A single agent can’t do everything — the context window has token limits, attention drifts across long sessions, and complex tasks overwhelm a single loop.

Multi-agent systems have multiple agents collaborate:

Orchestrator Agent
    ├── Research Agent  (web search, information gathering)
    ├── Code Agent      (writing and testing code)
    └── Writing Agent   (summarizing, reporting)

The orchestrator breaks down the goal, delegates to subagents, and combines results. Each agent works in its own context window — parallel and efficient.

The Hard Parts of Agents

1. Token cost compounds. Every reasoning step, tool call, and observation consumes tokens. A long agent loop can spend ten times the tokens of a single API call.

2. Errors propagate. A wrong decision early in the loop affects all subsequent steps. A good agent knows how to handle uncertainty or when to ask the user for clarification.

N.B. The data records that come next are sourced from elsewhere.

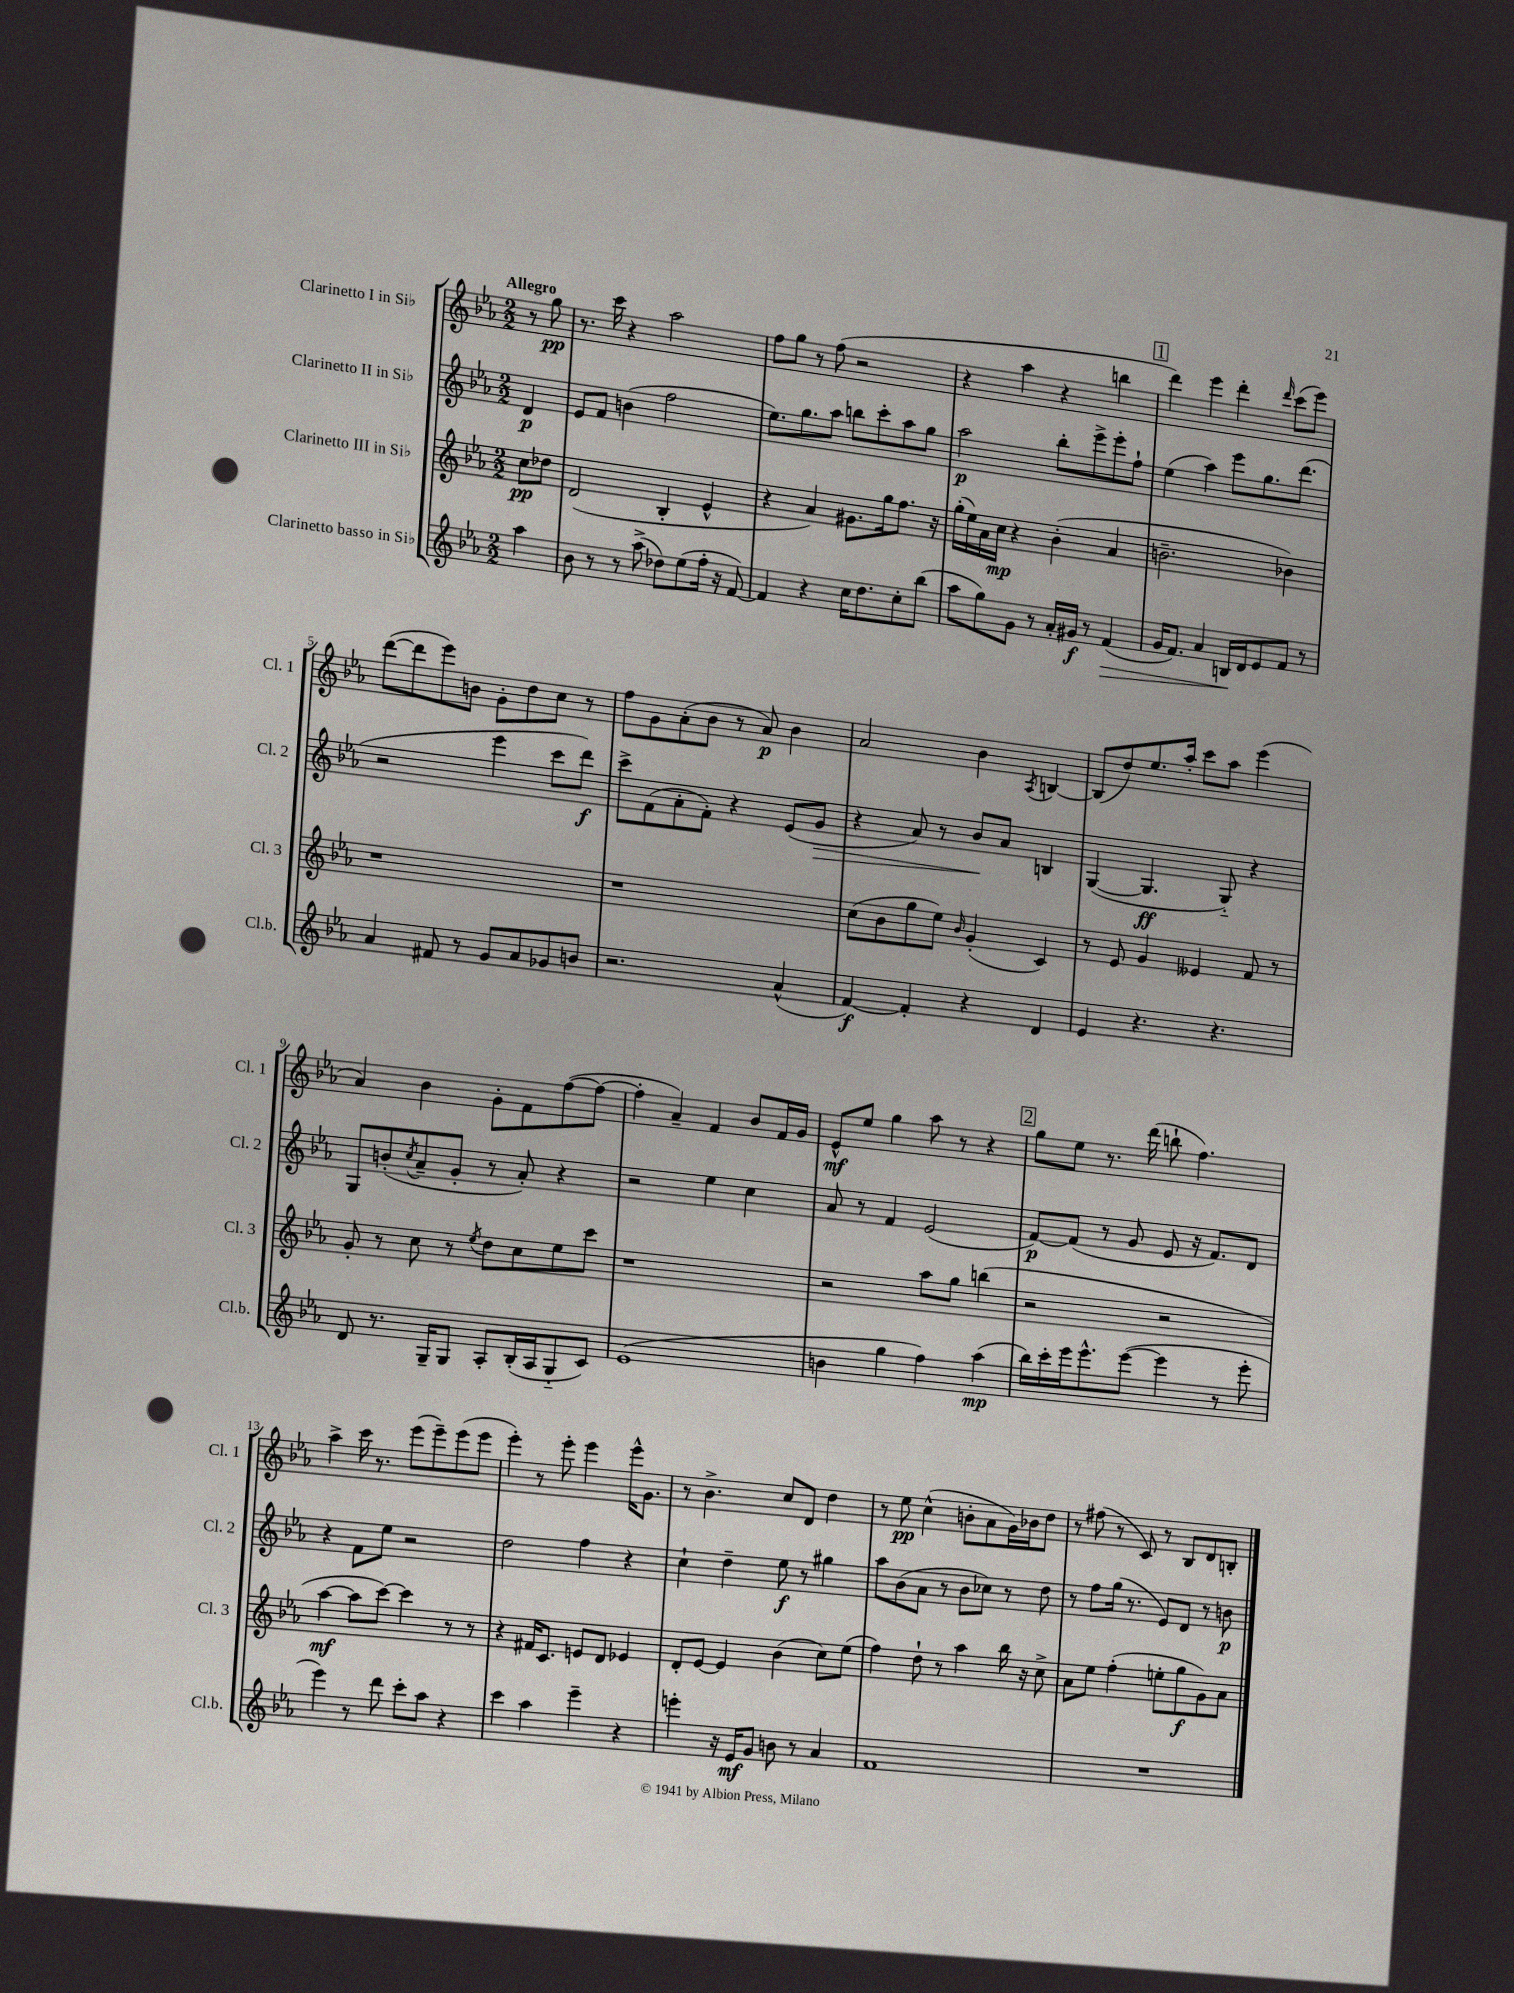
<<
\new StaffGroup <<
\new Staff = "s0" \with { instrumentName = "Clarinetto I in Sib" shortInstrumentName = "Cl. 1" } {
    \clef treble \key ees \major \numericTimeSignature \time 2/2 \partial 4 \tempo "Allegro"
    r8 g''8\pp |
    r8. c'''16 r4 aes''2 |
    f''8 g''8 r8 f''8( r2 |
    r4 aes''4 r4 b''4 |
    \mark \markup { \box "1" } d'''4) ees'''4 d'''4-. \grace { d'''16 } c'''8( ees'''8) |
    d'''8~( d'''8 ees'''8) b'8 g'8-. d''8 c''8 r8 |
    f''8 g'8 aes'8-.( bes'8 r8 aes'8\p) bes'4 |
    aes'2 bes'4 \acciaccatura { aes8 } b4~ |
    b8( d''8) ees''8. aes''16-. c'''8 aes''8 ees'''4( |
    aes'4) bes'4 g'8-. f'8 f''8~( f''8~ |
    f''4-. aes'4--) f'4 bes'8 f'16 g'16 |
    ees'8-^\mf ees''8 g''4 aes''8 r8 r4 |
    \mark \markup { \box "2" } g''8 ees''8 r8. d'''16( b''8-! f''4.) |
    aes''4-> c'''16 r8. ees'''8( ees'''8--) ees'''8( ees'''8 |
    ees'''4-.) r8 ees'''8-. ees'''4 ees'''16-^ g'8. |
    r8 bes'4.-> c''8 d'8 d''4 |
    r8 ees''8\pp c''4-^( b'8-. aes'8 g'16) bes'16 d''8 |
    r8 fis''8( r8 c'8) r8 bes8 d'8 b8-. \bar "|." |
}
\new Staff = "s1" \with { instrumentName = "Clarinetto II in Sib" shortInstrumentName = "Cl. 2" } {
    \clef treble \key ees \major \numericTimeSignature \time 2/2 \partial 4
    d'4\p |
    ees'8 f'8 b'4( f''2 |
    ees''8.) g''8. aes''8 b''8 c'''8-. aes''8 g''8 |
    aes''2\p bes''8-. ees'''8-> ees'''8-. f''8-! |
    \mark \markup { \box "1" } ees''4( aes''4) ees'''8 g''8. d'''8.( |
    r2 ees'''4 c'''8 d'''8\f) |
    c'''8-> f'8( aes'8-. f'8-.) r4 ees'8( g'8\> |
    r4 aes'8) r8 bes'8\! aes'8 b4 |
    g4~( g4.\ff g8-_) r4 |
    g8 b'8-.( \acciaccatura { c''8 } aes'8-- g'8-. r8 aes'8-.) r4 |
    r2 ees''4 c''4 |
    aes'8 r8 f'4 ees'2( |
    \mark \markup { \box "2" } f'8~\p) f'8( r8 g'8 ees'8 r16 f'8.) d'8 |
    r4 f'8 ees''8 r2 |
    d''2 f''4 r4 |
    c''4-! d''4-- ees''8\f r8 gis''4 |
    aes''8 bes'8( aes'8 r8 bes'8 ces''8) r8 d''8 |
    r8 f''8 g''16( r8. ees'8) d'8 r8 b'8\p \bar "|." |
}
\new Staff = "s2" \with { instrumentName = "Clarinetto III in Sib" shortInstrumentName = "Cl. 3" } {
    \clef treble \key ees \major \numericTimeSignature \time 2/2 \partial 4
    c''8\pp des''8 |
    d'2( bes4-. ees'4-^ |
    r4 aes'4) gis'8. g''16 f''8. r16 |
    g''16-.( ees''16) aes'16 c''16\mp r4 bes'4-.( aes'4 |
    \mark \markup { \box "1" } b'2.-- bes'4) |
    r1 |
    r1 |
    c''8( bes'8 g''8 ees''8) \grace { bes'16 } g'4-.( c'4) |
    r8 ees'8 g'4 eeses'4 f'8 r8 |
    g'8-. r8 c''8 r8 \acciaccatura { ees''8 } d''8 c''8 ees''8 c'''8 |
    r1 |
    r2 aes''8 g''8 b''4( |
    \mark \markup { \box "2" } r2 r2 |
    aes''4~\mf aes''8 c'''8~) c'''4 r8 r8 |
    r4 fis'16 c'8. e'8 d'8 ees'4 |
    d'8-. ees'8~ ees'4 bes'4( c''8) ees''8( |
    f''4) d''8-! r8 aes''4 bes''16 r16 c''8-> |
    aes'8 ees''8 f''4-.( e''8-. g''8\f g'8) aes'8 \bar "|." |
}
\new Staff = "s3" \with { instrumentName = "Clarinetto basso in Sib" shortInstrumentName = "Cl.b." } {
    \clef treble \key ees \major \numericTimeSignature \time 2/2 \partial 4
    aes''4 |
    bes'8 r8 r8 aes''8->( des''8) ees''8( f''16-. r16 f'8~) |
    f'4 r4 c''16 d''8. c''8-. bes''8( |
    aes''8 g''8) g'8 r8 aes'16-. gis'16\f r8 f'4\>( |
    \mark \markup { \box "1" } g'16 f'8.) aes'4 b16\! d'16 ees'8 f'8 r8 |
    aes'4 fis'8 r8 g'8 aes'8 ges'8 b'8 |
    r2. aes'4-^( |
    f'4~\f) f'4-. r4 d'4 |
    ees'4 r4. r4. |
    d'8 r8. g16-- g8 aes8-. bes16-.( aes16 g8-_ c'8) |
    ees'1( |
    b'4 g''4 f''4) aes''4\mp( |
    \mark \markup { \box "2" } bes''16) c'''16-. ees'''16 ees'''8.-^ ees'''8~( ees'''4 r8 ees'''8-. |
    ees'''4) r8 d'''8 c'''8-. aes''8 r4 |
    c'''4 aes''4 ees'''4-- r4 |
    e'''4-. r16 ees'16\mf g'8 b'8 r8 aes'4 |
    f'1 |
    R1 \bar "|." |
}
>>
>>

3. The control problem. How autonomous should the agent be? Should it ask for confirmation before irreversible actions (sending an email, deleting a file)? These decisions directly affect system safety.

Conclusion

An AI agent turns a language model from a one-shot answer machine into a goal-directed collaborator.

A model tells you what it knows. An agent shows you what it can do.

This series started by asking what a model is. We saw that tokens are its fundamental unit. RAG taught it to reach for external knowledge. Prompt engineering taught us to speak to it well. Fine-tuning let us specialize it. Agents put all of it into action.